DATASET EXTRACT —
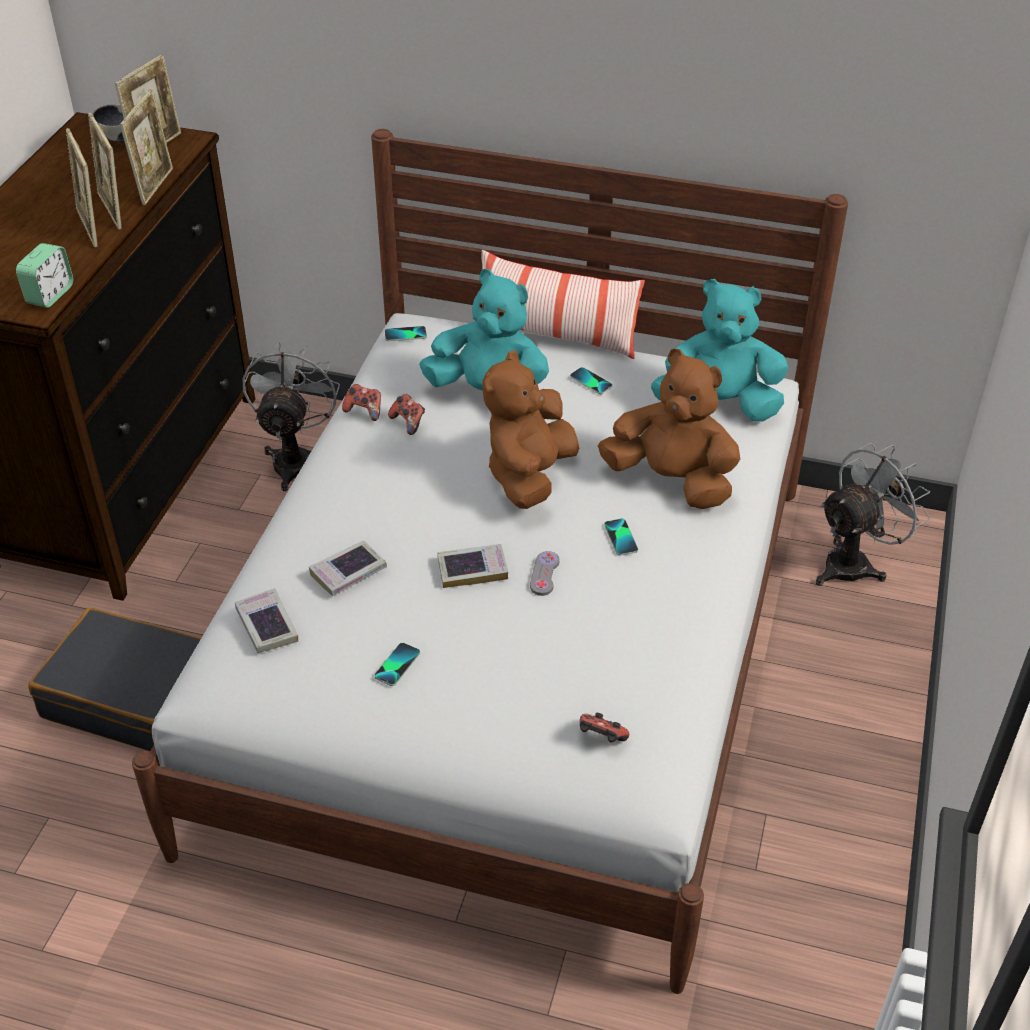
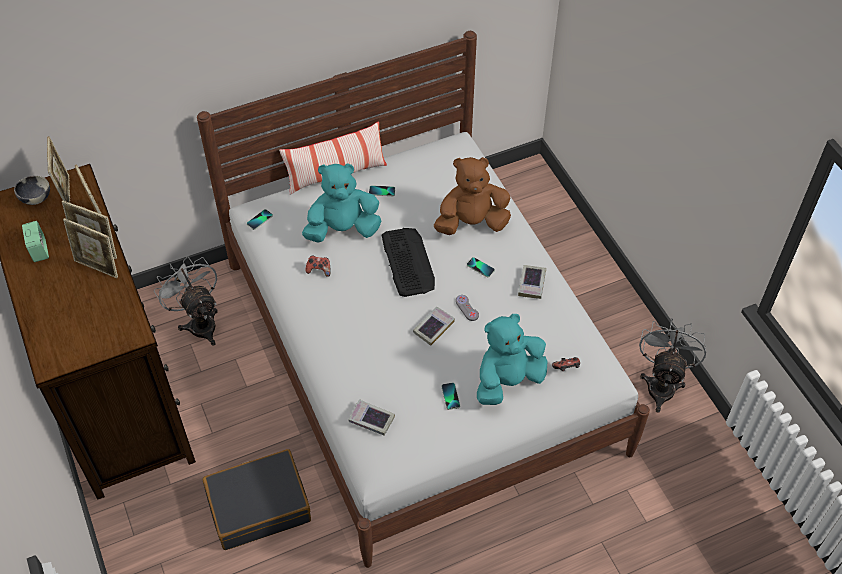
camera: 40 degrees left, 10 degrees up
alarm clock [16,243,73,308] -> alarm clock moved to [22,221,49,262]
book [309,540,387,596] -> book moved to [518,265,546,299]
game controller [342,384,381,421] -> none
brown plush toy [482,350,579,509] -> keyboard [382,228,435,297]
turquoise plush toy [651,279,788,422] -> turquoise plush toy moved to [477,314,547,405]
grey fan [816,443,930,586] -> grey fan moved to [639,318,706,413]

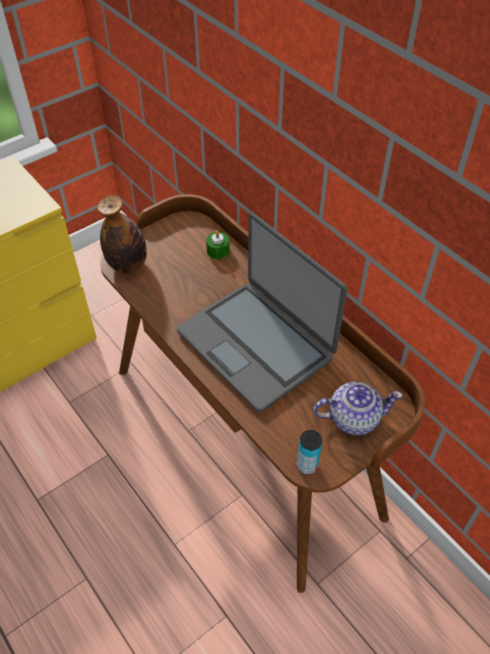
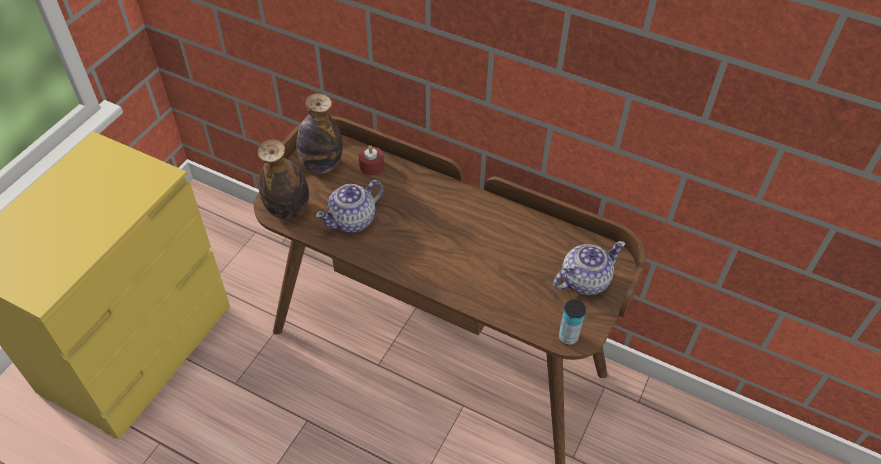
camera: 25 degrees left, 0 degrees up
laptop [177,212,347,413] -> none
green candle [206,230,229,259] -> red candle [359,145,384,175]
none -> bottle [296,93,343,173]
none -> teapot [316,180,384,233]

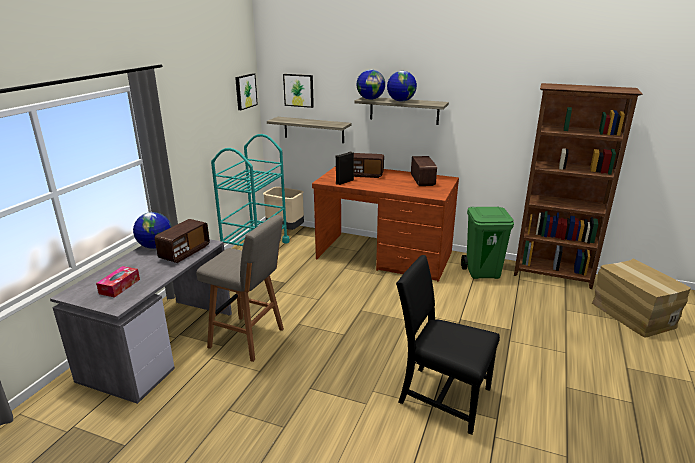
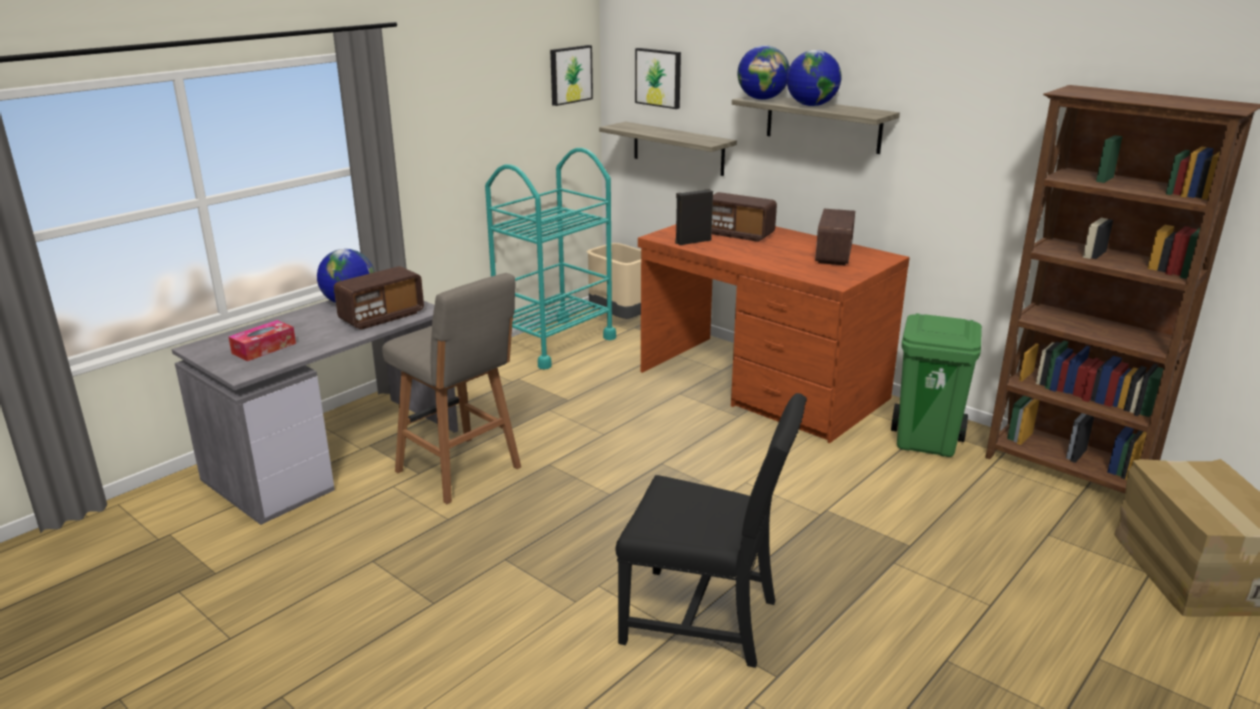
camera: 20 degrees right, 0 degrees up
black chair [396,255,500,435] -> black chair turned 150 degrees clockwise [616,393,807,668]

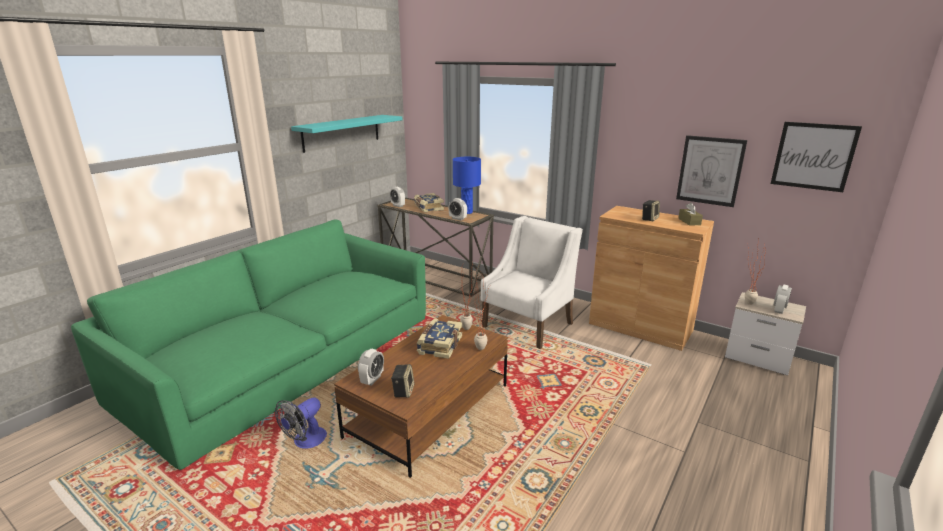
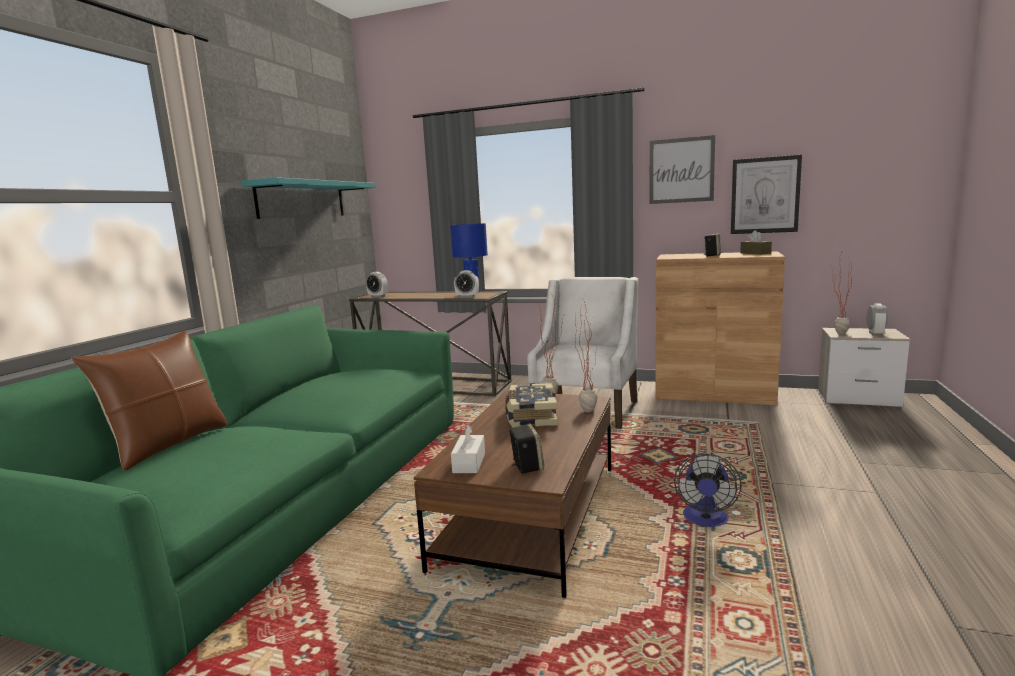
camera: 15 degrees left, 10 degrees down
fan [275,397,327,449] -> fan moved to [674,454,742,527]
alarm clock [358,349,384,386] -> white tissue box [451,425,485,473]
book [414,193,444,212] -> none
picture [770,122,862,192] -> picture moved to [650,135,715,204]
none -> brown pillow [71,331,227,471]

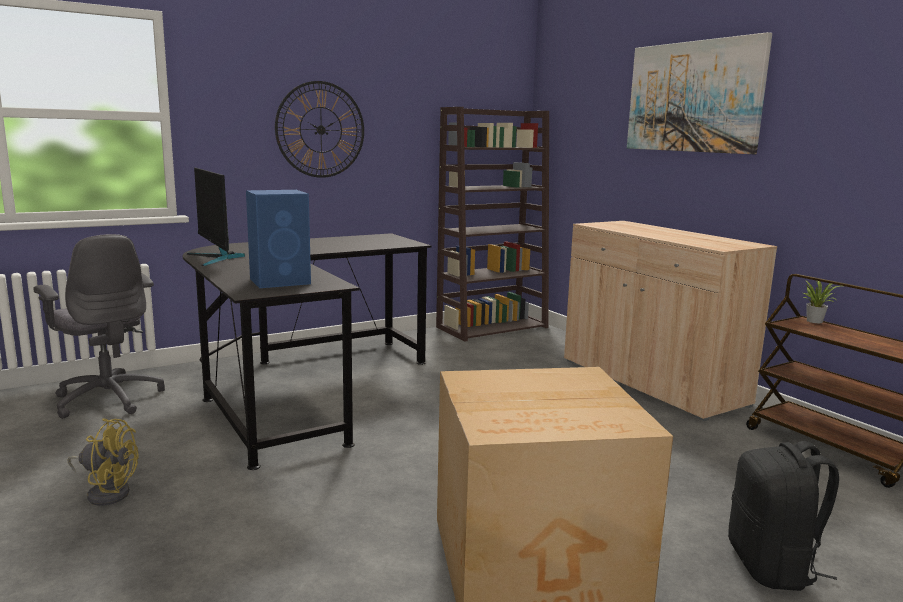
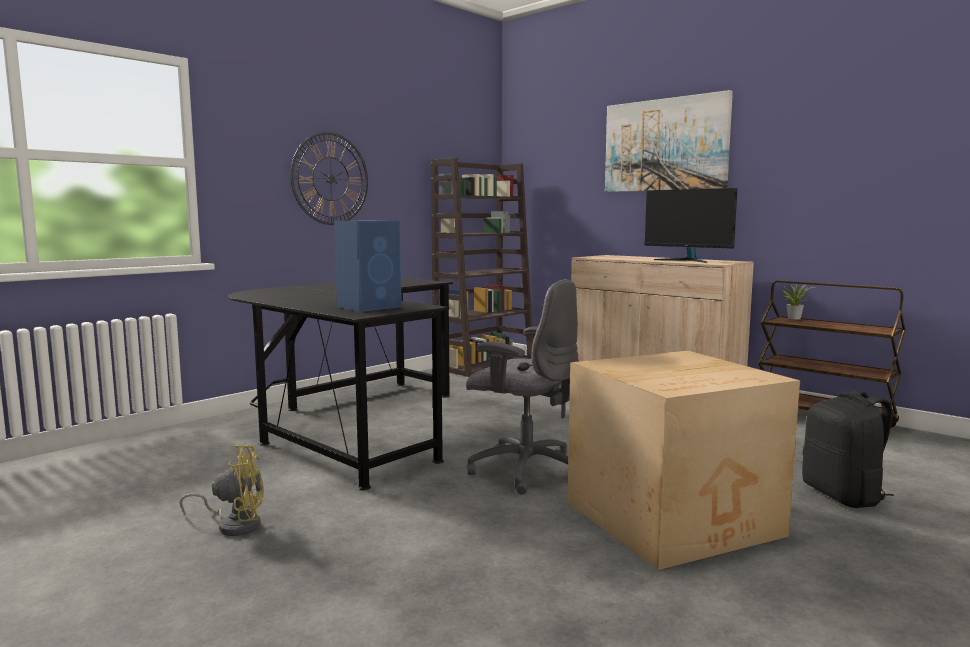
camera: 15 degrees left, 5 degrees down
grey office chair [34,234,165,419] -> grey office chair moved to [466,279,579,495]
monitor [186,168,245,266] -> monitor moved to [644,188,737,263]

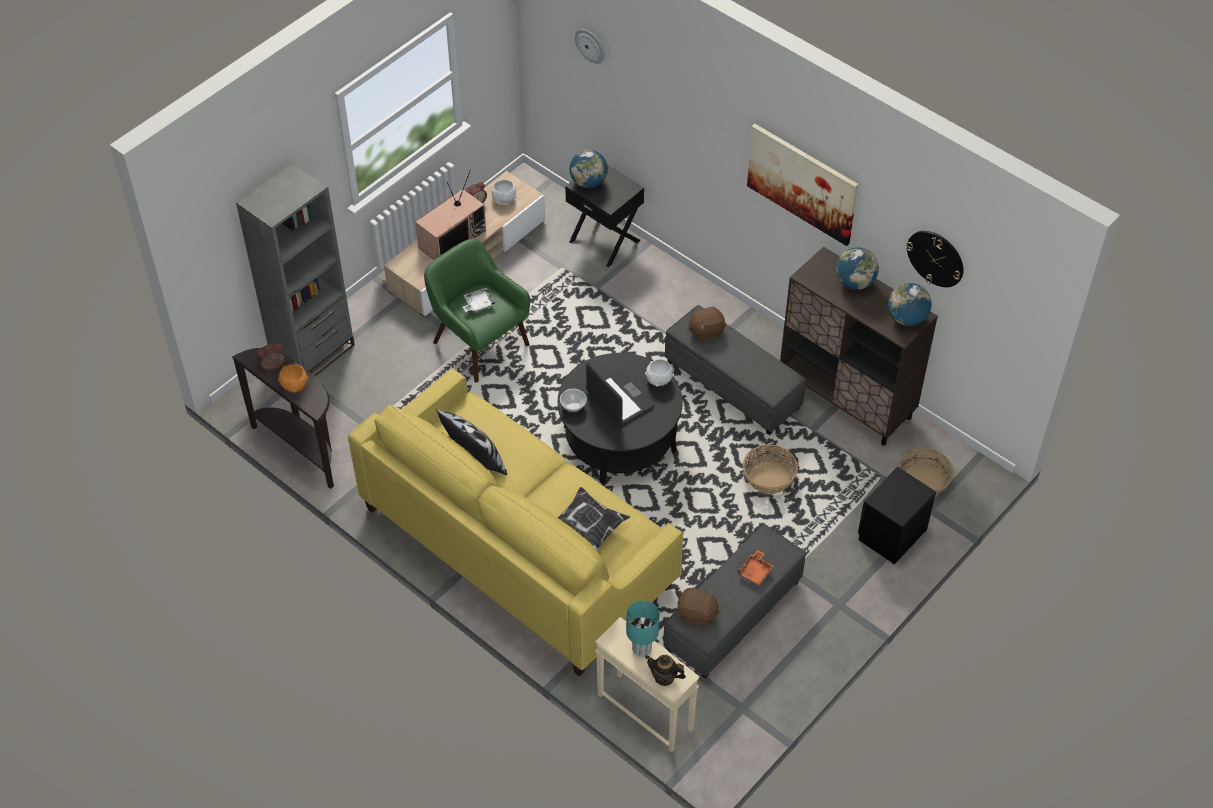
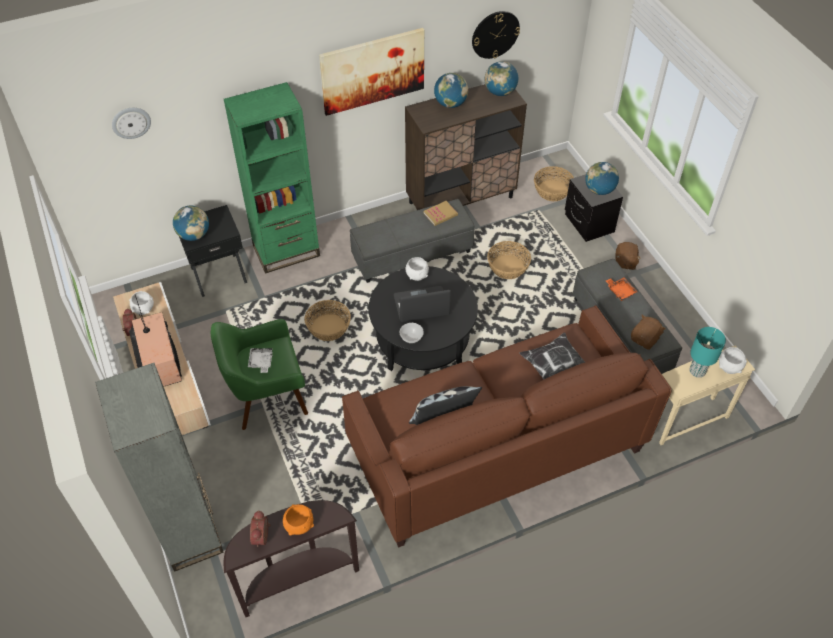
camera: 65 degrees left, 0 degrees up
yellow sofa [348,368,683,676] -> brown sofa [342,305,671,548]
teapot [645,655,686,686] -> white bowl [719,347,747,374]
brown plush toy [687,307,725,341] -> brown plush toy moved to [615,242,641,270]
none -> green bookcase [224,82,320,274]
none -> basket [305,300,351,341]
none -> book [424,201,458,226]
none -> globe [585,162,619,195]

THE PROBLEM — Return exactly the lines that appear in the data above between the line containing "camera: 25 degrees left, 0 degrees up" and the line containing "book [414,193,444,212] -> none", both of which are included, and leave the pictures out.

RESPONSE FOR THIS EXERCISE —
camera: 25 degrees left, 0 degrees up
laptop [177,212,347,413] -> none
green candle [206,230,229,259] -> red candle [359,145,384,175]
none -> bottle [296,93,343,173]
none -> teapot [316,180,384,233]

camera: 20 degrees right, 0 degrees up
black chair [396,255,500,435] -> black chair turned 150 degrees clockwise [616,393,807,668]

camera: 15 degrees left, 10 degrees down
fan [275,397,327,449] -> fan moved to [674,454,742,527]
alarm clock [358,349,384,386] -> white tissue box [451,425,485,473]
book [414,193,444,212] -> none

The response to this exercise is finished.